EXERCISE DESCRIPTION:
The exact lines from the start of the material below through the line holding "- Individual file" are the answer; return those, pictures excluded.

DATA:
Segment Open
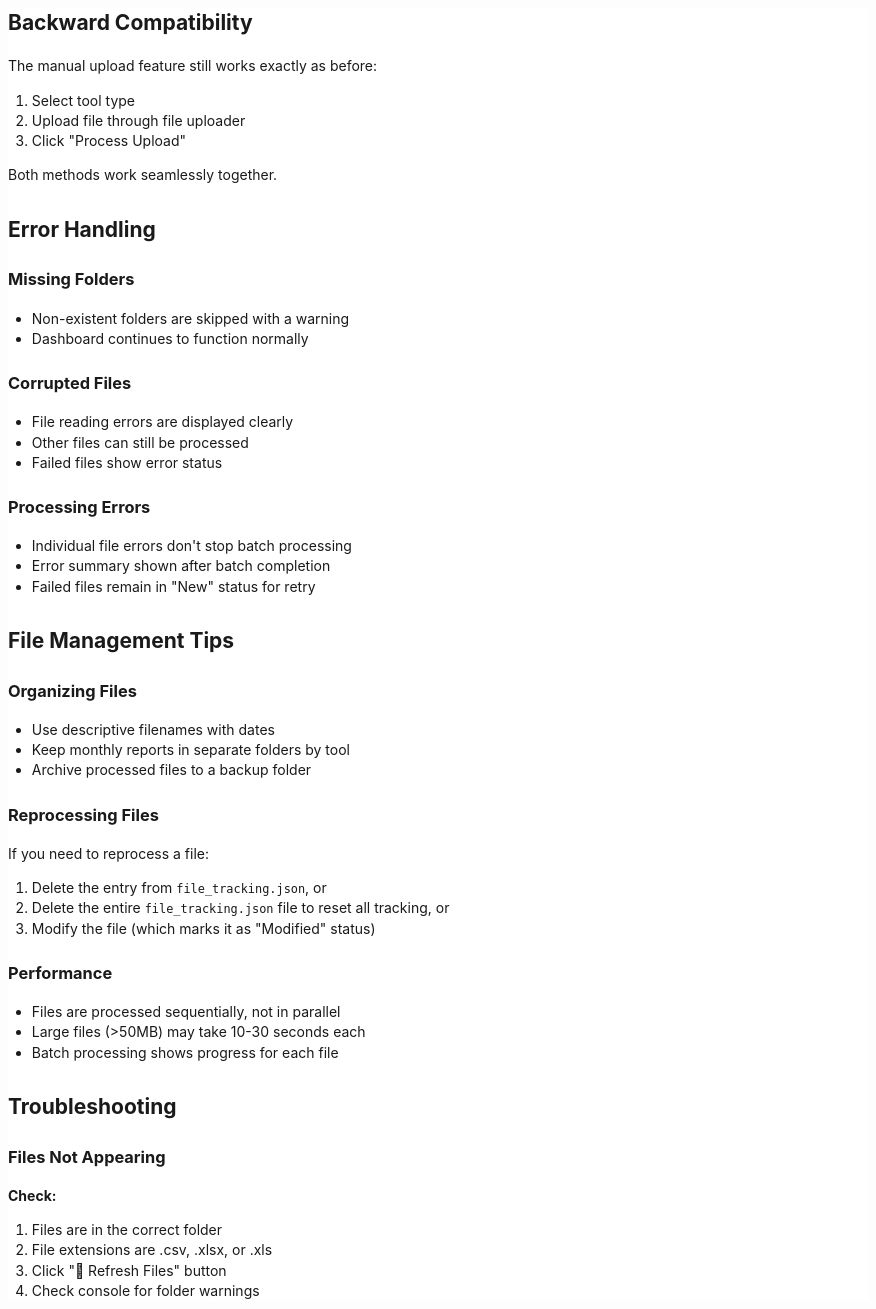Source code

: ## Backward Compatibility

The manual upload feature still works exactly as before:
1. Select tool type
2. Upload file through file uploader
3. Click "Process Upload"

Both methods work seamlessly together.

## Error Handling

### Missing Folders
- Non-existent folders are skipped with a warning
- Dashboard continues to function normally

### Corrupted Files
- File reading errors are displayed clearly
- Other files can still be processed
- Failed files show error status

### Processing Errors
- Individual file errors don't stop batch processing
- Error summary shown after batch completion
- Failed files remain in "New" status for retry

## File Management Tips

### Organizing Files
- Use descriptive filenames with dates
- Keep monthly reports in separate folders by tool
- Archive processed files to a backup folder

### Reprocessing Files
If you need to reprocess a file:
1. Delete the entry from `file_tracking.json`, or
2. Delete the entire `file_tracking.json` file to reset all tracking, or
3. Modify the file (which marks it as "Modified" status)

### Performance
- Files are processed sequentially, not in parallel
- Large files (>50MB) may take 10-30 seconds each
- Batch processing shows progress for each file

## Troubleshooting

### Files Not Appearing

**Check:**
1. Files are in the correct folder
2. File extensions are .csv, .xlsx, or .xls
3. Click "🔄 Refresh Files" button
4. Check console for folder warnings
Segment Closed
SOLUTION FOR THIS TASK:
Source code

: ## Backward Compatibility

The manual upload feature still works exactly as before:
1. Select tool type
2. Upload file through file uploader
3. Click "Process Upload"

Both methods work seamlessly together.

## Error Handling

### Missing Folders
- Non-existent folders are skipped with a warning
- Dashboard continues to function normally

### Corrupted Files
- File reading errors are displayed clearly
- Other files can still be processed
- Failed files show error status

### Processing Errors
- Individual file errors don't stop batch processing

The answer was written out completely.